Recopiez à l'identique le passage de l'extrait sur la journée de M. Martin compris entre « A midi, il va » et « poste de travail. », bornes incluses.

___ Passage cité

A midi, il va au restaurant de l’entreprise, consomme des fruits et légumes de saison (la commune lui offre + 20 points « Environnement »), un produit laitier, et ne mange pas de viande (+ 1 point SPA et +3 points WWF). En sortant, il signe la pétition du syndicat d’entreprise (+10 points UNSA) et retourne à son poste de travail.
– 18:02 – Sortie du travail
Ayant terminé ses 7 heures quotidiennes (+10 points 35h), il quitte le travail et visite le Musée du Quai Branly. Il se prend en photo devant une œuvre de chaque continent et obtient grâce à cela le badge du musée. Il ne lui manque plus que le badge du Musée Grévin pour obtenir le diplôme « Musées historiques de Paris » du Ministère de la Culture, qui certifie l’ouverture culturelle de M. Martin et lui donne accès gratuitement aux expositions d’un musée de son choix. Il rentre dans son immeuble, dit bonjour à sa voisine de pallier ( ce qui lui vaut + 1 point pour la compétence « gentillesse » sur MaPersonnalité.com).

______
___ Données fournies

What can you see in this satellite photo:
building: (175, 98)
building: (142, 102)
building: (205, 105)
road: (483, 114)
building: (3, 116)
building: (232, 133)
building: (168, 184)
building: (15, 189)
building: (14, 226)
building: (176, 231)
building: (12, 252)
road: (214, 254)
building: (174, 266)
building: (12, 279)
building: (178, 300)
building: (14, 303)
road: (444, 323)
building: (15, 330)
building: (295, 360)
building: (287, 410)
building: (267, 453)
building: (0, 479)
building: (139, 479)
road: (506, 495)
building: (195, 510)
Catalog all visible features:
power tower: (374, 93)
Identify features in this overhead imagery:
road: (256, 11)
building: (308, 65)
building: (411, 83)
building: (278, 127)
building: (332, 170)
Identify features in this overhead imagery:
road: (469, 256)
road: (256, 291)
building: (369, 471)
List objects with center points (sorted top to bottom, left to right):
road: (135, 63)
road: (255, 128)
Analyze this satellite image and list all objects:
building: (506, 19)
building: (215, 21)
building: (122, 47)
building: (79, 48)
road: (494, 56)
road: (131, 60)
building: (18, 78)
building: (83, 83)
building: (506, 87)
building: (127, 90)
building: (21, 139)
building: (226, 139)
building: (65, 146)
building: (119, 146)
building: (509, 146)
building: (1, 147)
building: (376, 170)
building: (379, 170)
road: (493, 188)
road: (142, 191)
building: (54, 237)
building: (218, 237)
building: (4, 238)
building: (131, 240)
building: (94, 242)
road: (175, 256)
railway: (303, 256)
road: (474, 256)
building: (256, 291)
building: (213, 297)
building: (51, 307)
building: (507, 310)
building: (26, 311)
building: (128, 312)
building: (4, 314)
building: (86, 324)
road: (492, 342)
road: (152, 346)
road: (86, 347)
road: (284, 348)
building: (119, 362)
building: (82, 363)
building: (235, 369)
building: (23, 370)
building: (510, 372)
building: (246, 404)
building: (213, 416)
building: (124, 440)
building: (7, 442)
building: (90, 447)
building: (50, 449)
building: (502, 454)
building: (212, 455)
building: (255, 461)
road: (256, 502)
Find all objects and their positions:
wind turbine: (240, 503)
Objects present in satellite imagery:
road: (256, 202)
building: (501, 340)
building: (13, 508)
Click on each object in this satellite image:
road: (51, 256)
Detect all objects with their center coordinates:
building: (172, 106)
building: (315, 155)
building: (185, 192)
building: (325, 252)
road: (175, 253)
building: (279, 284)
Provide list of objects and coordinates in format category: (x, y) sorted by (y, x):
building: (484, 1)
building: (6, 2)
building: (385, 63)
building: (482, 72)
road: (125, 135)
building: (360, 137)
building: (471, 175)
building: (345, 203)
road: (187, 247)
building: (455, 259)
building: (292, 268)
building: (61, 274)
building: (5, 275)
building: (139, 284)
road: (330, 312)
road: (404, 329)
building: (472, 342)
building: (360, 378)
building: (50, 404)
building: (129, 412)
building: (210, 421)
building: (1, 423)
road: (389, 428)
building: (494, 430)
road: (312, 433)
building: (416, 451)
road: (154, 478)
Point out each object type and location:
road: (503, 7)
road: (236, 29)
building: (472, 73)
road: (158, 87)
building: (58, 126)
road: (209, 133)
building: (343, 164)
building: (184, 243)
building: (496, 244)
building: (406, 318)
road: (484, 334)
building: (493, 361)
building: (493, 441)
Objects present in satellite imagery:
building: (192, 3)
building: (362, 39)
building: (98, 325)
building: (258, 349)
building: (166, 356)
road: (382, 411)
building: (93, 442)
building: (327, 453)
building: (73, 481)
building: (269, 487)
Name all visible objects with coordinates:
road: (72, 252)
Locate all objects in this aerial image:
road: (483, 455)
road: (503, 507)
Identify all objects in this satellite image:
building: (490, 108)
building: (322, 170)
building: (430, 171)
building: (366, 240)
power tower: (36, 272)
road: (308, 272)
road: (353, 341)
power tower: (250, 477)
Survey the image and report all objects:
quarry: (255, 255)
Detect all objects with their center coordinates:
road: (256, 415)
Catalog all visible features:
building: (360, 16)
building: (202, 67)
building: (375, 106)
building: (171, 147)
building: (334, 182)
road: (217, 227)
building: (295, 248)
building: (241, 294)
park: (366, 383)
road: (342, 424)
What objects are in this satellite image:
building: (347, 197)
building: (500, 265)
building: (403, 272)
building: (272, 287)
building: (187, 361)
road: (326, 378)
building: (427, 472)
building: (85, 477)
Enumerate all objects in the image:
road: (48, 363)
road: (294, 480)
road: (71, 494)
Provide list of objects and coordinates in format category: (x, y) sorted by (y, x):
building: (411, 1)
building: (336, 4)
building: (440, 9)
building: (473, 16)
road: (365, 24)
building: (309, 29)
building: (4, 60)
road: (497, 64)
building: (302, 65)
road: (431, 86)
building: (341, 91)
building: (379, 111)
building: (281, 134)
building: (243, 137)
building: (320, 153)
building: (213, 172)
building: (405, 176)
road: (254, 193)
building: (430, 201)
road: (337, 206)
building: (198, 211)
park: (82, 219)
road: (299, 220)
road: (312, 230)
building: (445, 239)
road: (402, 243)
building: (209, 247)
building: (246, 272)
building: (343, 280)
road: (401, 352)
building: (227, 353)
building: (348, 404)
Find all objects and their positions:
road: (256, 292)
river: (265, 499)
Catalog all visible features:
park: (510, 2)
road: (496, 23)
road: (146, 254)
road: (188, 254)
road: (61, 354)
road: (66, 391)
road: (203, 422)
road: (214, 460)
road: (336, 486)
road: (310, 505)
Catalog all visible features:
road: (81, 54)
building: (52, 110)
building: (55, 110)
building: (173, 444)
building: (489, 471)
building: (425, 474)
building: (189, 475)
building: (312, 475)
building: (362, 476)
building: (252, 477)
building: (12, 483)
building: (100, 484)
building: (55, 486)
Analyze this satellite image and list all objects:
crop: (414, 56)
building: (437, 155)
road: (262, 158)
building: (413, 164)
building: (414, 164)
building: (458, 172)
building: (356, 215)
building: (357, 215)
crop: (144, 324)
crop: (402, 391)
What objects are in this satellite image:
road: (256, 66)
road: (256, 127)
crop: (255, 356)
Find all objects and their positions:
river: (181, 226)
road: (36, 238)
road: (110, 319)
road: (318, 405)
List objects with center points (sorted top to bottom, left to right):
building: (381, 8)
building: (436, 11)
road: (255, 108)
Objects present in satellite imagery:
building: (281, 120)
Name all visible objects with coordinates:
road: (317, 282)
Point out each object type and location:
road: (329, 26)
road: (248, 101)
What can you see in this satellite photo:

______

**Tâche accomplie**
A midi, il va au restaurant de l’entreprise, consomme des fruits et légumes de saison (la commune lui offre + 20 points « Environnement »), un produit laitier, et ne mange pas de viande (+ 1 point SPA et +3 points WWF). En sortant, il signe la pétition du syndicat d’entreprise (+10 points UNSA) et retourne à son poste de travail.